==== DOCUMENT EXTRACT
Now we are well past the halfway mark of 2018, it’s possible to see where marketers are having wins across various platforms. We have summarised must know trends for Digital Marketing in one place for you. While it would be a mammoth undertaking to cover all of these or provide detailed instructions for each in one blog, we thought it would be good to take a look at a few of the standout approaches across some of the usual (and a couple of emerging) platforms so far this year and to provide some reading material for each so that you can dig a little deeper.
So let’s jump straight in!
Personalisation in modern marketing is the key to everything.
Despite the Cambridge Analytica scandal (well worth a read if you’re unaware what that is) or the new GDPR laws, no-one saying data based marketing is in trouble can be taken seriously. Customer data based marketing is way too valuable a resource (and way too valuable to the world economy) for any government or other body to want to do away with it entirely and any ethical company who respects their customers should welcome a tightening of the rules around use of this data. There is still plenty of data to go around and even the customers still want it. No-one wants to go back to the old “this is the thing that you want” ways of authoritative marketing where companies tell consumers what they want rather than using said data to create better experiences, products and services. It’s a much better model for all involved.
However the one thing we can say is probably lacking despite businesses embracing this approach, is personalisation through both consistency across all platforms and specificity across individual platforms. That may sound like these things would be at odds with each other, but it’s all about balance. Let’s explain:
Consistency across your marketing:
Too many businesses pass up the chance to increase awareness via consistent branding across different platforms. They get too focused on each particular platform and lose sight of the broader message and branding that they’re trying to communicate. Of course a billboard would require a different approach to a Facebook ad, but we can say from personal experience that consistency with imagery and branding across both increases the effectiveness of both. In our case, the billboard was placed in an area that was likely to be seen by the target demographic and the Facebook advertising (while customised in a technical sense for Facebook and Instagram) used the same imagery and branding targeting those same people, but at different points in their day.
========
==== SUPPLIED INFORMATION
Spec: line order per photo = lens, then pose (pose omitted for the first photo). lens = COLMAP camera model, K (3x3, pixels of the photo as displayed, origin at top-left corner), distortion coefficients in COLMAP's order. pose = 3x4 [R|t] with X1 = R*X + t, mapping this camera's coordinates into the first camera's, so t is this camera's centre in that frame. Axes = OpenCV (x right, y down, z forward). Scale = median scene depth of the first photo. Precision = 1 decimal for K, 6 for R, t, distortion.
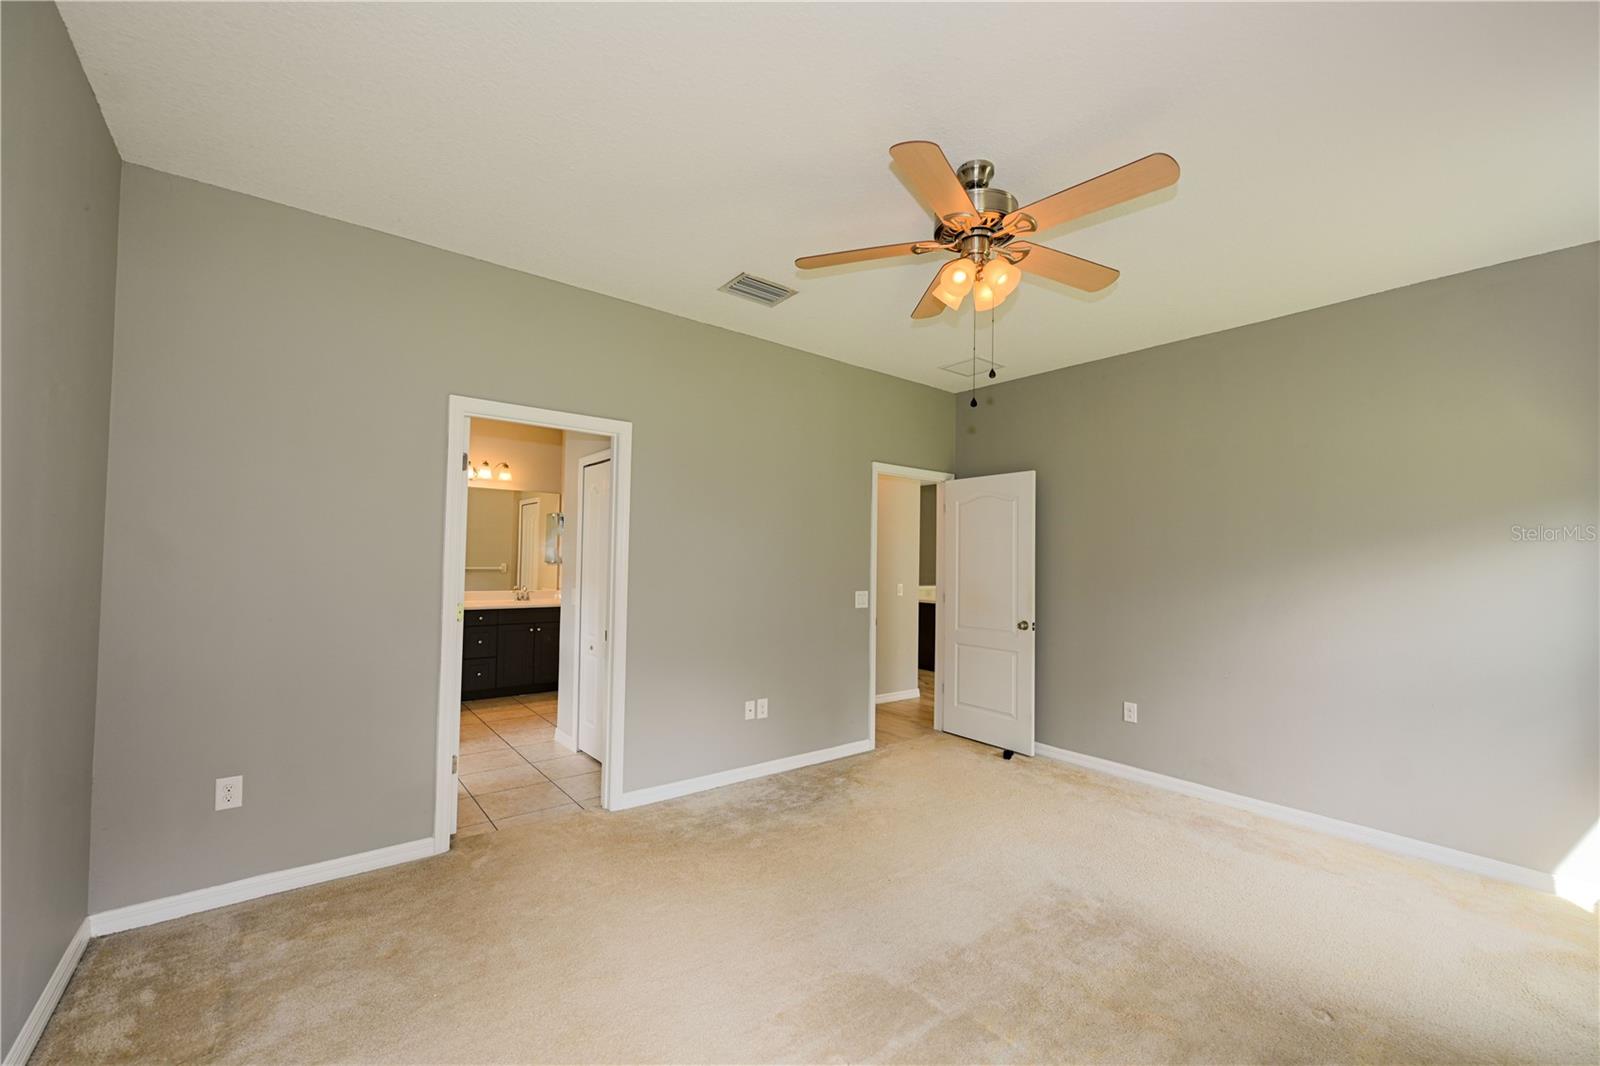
========
* TASKS TO COMPLETE:
1. Summarize the digital marketing trends article above in two sentences.
2. Please continue the digital marketing trends article above from the last sentence it gives.

* RESPONSES IN ORDER:
1. The digital marketing trends article looks at standout approaches marketers have used across platforms in 2018 and argues that personalization is the key to modern marketing, since customer data based marketing remains too valuable to abandon despite the Cambridge Analytica scandal and the new GDPR laws. It says businesses often lack personalization through consistency across all platforms and specificity on individual ones, and it cites the writers' own experience that using the same imagery and branding on a billboard and in Facebook advertising made both more effective.

2.
The combination of the two then contributed to organic searches for the brand via Google given that it was reinforced in their minds, while each individual ad drove their leads straight to the website or a phone call.
Instagram ads have different ratio requirements for imagery and video to Facebook ads. Users also behave differently on each platform. LinkedIn is another ballgame altogether and AdWords also targets different data to any of these channels. This is where you need to get specific. As an example, say you have the tagline “product X, making Y easier” and a branded image accompanying the message. This image could be used (with the obviously required technical differences applied) across Facebook, Instagram, on Billboards and in Print Media. It couldn’t be used for Google AdWords other than with Google Shopping or Display Advertising however. This isn’t useful if you’re not offering e-commerce (the ability to buy a product or service online), so this is where you would keep consistency by utilising the “product X, making Y easier” tagline, but would obviously have to try to catch their attention in other ways utilising what’s available within the platform. However even if you’re able to use the exact same imagery and text, that doesn’t necessarily mean you should. Use common sense.
For instance it’s a current trend in the realm of Instagram advertising to post short videos or imagery that is relatable because it looks like a normal Instagram post, whereas this has not worked well on Facebook for quite some time. This issue can also apply in the opposite direction, where marketers are putting together Facebook posts and not really thinking about being Instagram specific so long as the specs of the video or imagery will automatically push through to Facebook. With that said however, some visual or worded consistency is still preferable.
As a last example, LinkedIn (although it’s very niche and often isn’t suitable for may types of advertising that other platforms are) requires a much more professional approach than any other social advertising. So while your tagline and imagery can likely be the same, the wording and general approach will differ slightly.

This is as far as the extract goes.